**Document excerpt**
As you’ve likely noticed, we’re big fans of graywater reuse. But we confess the same question has crossed our minds as has likely occurred to many of you: Wait…reusing water from showers or washing machines to irrigate plants? Isn’t the soap and detergent in graywater bad for plants? Could there be a health risk to using this lightly used water?
As common-sense as the idea of graywater recycling is – using the appropriate water source and quality for a given purpose, rather than using water treated to drinking standards for all of them – we can understand how some people would have reservations about adopting graywater technologies in their home.
Indeed, those concerns about public health have slowed the widespread adoption of graywater recycling in Illinois, despite separated piping and filtration systems that eliminate any risk of cross contamination with drinking water. Fortunately, 2013 looks to be the year when the Ill. Dept. of Public Health will update the state plumbing code to allow graywater reuse, both for flushing toilets and for outdoor irrigation.
A recent study by researchers at Colorado State University with funding from the EPA and the American Cleaning Institute confirms what many early adopters of graywater for irrigation already know: the plants do just fine, thank you.
The controlled study of households in California, Colorado, Arizona and Texas indicates that, in general, plants and soils watered with graywater do not suffer from higher concentrations of harmful salts, minerals, or bacteria. In fact, overall, plants grew better – measured based on their total biomass – with graywater, probably because of higher nitrogren input, which acts as a fertilizer.
Of five key chemical metrics, only two were significantly different for graywater-irrigated plants, as compared to the control group watered with tap water. Those two were nitrates (NO3) and antimicrobials, the latter coming from the many antibacterial personal care products now on the market. In theory, a build-up of antimicrobial chemicals in the soil could kill off beneficial microbes.
Overall, the effects of graywater on plants were highly species-specific. A few types of trees and shrubs grew poorly, while others flourished from the additional nitrogen. Gardeners planning to begin using graywater for irrigation should avoid avocado, lemon, and Scotch pine, which are highly sensitive to changes in water and soil chemistry.
In some cases, abnormally high levels of surfactants – the chemicals that cause soaps and cleaners to foam in water – were detected in the soil where graywater had been applied. However, surfactant concentrations typically plateaued after the first year and did not pose a threat to plant health. Homeowners can easily counteract this problem by using low-foam or biodegradable products.
The study also helps assuage another common concern about graywater: the possible presence of harmful bacteria. Across all the households tested, the presence of indicator bacteria, like e. coli, was extremely rare and not statistically significant.
As the study reminds us, for properties with outdoor landscaping, especially in regions with hot summers, graywater reuse for irrigation has the potential to cut total water bills by 30 to 50 percent. While we hope to see more studies on this topic in the future, the research from Colorado State is useful knowledge for many water-conscious homeowners, as well as larger municipal and corporate water users looking for ways to cut back on potable water consumption. With an overall haul of the Illinois state plumbing code on tap for 2013, this study is more evidence that should help water consumers feel confident about the safety and health aspects of reusing graywater for irrigation.

**Exercise directions**
Please retype the graywater article from "Indeed, those concerns" up to and including "for outdoor irrigation.".

Saved entries
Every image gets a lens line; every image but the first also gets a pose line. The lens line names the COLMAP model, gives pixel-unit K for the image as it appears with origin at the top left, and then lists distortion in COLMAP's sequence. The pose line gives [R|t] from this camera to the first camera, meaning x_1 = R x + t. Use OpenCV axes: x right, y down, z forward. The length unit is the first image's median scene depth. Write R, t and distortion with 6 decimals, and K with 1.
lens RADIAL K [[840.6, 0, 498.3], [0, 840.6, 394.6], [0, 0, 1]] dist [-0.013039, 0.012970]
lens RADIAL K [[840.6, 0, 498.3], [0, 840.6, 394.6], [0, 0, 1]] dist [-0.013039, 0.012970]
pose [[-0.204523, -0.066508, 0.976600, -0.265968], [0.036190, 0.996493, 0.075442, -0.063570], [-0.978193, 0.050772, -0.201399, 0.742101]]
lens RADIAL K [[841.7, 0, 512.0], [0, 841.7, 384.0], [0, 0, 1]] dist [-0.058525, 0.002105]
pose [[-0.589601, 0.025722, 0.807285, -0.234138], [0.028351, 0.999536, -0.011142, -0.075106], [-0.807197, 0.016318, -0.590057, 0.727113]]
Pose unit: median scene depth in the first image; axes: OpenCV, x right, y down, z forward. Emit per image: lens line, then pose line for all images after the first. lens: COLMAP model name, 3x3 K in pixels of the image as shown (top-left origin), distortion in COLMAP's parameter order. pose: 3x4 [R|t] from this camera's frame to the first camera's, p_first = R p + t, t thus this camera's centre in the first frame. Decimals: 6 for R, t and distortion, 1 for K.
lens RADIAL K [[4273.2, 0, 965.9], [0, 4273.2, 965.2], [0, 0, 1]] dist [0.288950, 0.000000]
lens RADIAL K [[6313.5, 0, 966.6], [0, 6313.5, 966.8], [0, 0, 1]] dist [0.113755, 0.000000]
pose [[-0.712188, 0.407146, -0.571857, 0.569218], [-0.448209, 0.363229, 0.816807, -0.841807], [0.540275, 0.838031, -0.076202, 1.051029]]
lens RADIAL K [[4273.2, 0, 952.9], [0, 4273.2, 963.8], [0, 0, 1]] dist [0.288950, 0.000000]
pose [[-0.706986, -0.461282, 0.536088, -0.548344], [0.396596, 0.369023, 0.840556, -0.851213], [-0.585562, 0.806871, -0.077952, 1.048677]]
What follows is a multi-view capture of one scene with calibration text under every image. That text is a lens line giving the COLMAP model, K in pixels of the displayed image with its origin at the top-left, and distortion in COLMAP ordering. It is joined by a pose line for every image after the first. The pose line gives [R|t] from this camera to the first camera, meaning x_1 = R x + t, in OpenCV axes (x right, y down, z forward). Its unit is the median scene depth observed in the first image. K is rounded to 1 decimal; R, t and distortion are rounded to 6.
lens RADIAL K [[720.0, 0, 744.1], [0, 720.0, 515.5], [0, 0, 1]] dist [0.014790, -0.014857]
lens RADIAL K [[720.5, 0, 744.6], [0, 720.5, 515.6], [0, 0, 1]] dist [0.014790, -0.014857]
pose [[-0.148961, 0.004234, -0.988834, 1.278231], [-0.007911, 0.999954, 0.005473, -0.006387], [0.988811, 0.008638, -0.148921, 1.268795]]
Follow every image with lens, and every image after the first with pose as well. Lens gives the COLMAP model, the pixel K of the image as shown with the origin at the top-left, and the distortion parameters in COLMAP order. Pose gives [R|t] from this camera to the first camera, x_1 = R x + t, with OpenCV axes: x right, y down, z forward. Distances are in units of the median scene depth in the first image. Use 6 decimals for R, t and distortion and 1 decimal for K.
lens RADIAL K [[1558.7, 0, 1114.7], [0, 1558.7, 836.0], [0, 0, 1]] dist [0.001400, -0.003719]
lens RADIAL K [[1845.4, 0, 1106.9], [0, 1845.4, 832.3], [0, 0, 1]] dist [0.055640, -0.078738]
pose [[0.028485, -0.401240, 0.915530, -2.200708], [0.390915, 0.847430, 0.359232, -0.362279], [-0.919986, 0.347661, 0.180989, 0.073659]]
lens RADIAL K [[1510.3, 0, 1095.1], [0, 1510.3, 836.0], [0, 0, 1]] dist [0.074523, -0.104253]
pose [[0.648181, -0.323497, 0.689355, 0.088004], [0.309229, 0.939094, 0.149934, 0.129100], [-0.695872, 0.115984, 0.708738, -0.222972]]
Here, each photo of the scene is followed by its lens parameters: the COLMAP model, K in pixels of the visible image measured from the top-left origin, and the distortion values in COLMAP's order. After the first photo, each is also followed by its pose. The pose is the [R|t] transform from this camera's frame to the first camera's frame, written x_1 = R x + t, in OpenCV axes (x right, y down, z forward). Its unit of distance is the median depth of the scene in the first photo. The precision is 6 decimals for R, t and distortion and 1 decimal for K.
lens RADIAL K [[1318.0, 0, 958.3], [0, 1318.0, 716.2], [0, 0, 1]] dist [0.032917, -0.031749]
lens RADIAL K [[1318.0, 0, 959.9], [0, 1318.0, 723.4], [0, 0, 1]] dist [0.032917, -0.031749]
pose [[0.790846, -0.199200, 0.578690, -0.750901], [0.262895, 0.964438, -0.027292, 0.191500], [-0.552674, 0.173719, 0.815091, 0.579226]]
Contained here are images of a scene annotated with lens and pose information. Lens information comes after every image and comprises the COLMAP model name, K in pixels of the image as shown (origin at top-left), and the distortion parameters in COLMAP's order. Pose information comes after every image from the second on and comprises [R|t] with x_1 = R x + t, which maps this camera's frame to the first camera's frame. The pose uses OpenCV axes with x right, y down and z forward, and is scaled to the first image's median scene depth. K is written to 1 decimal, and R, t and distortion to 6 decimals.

**Output of the task**
Indeed, those concerns about public health have slowed the widespread adoption of graywater recycling in Illinois, despite separated piping and filtration systems that eliminate any risk of cross contamination with drinking water. Fortunately, 2013 looks to be the year when the Ill. Dept. of Public Health will update the state plumbing code to allow graywater reuse, both for flushing toilets and for outdoor irrigation.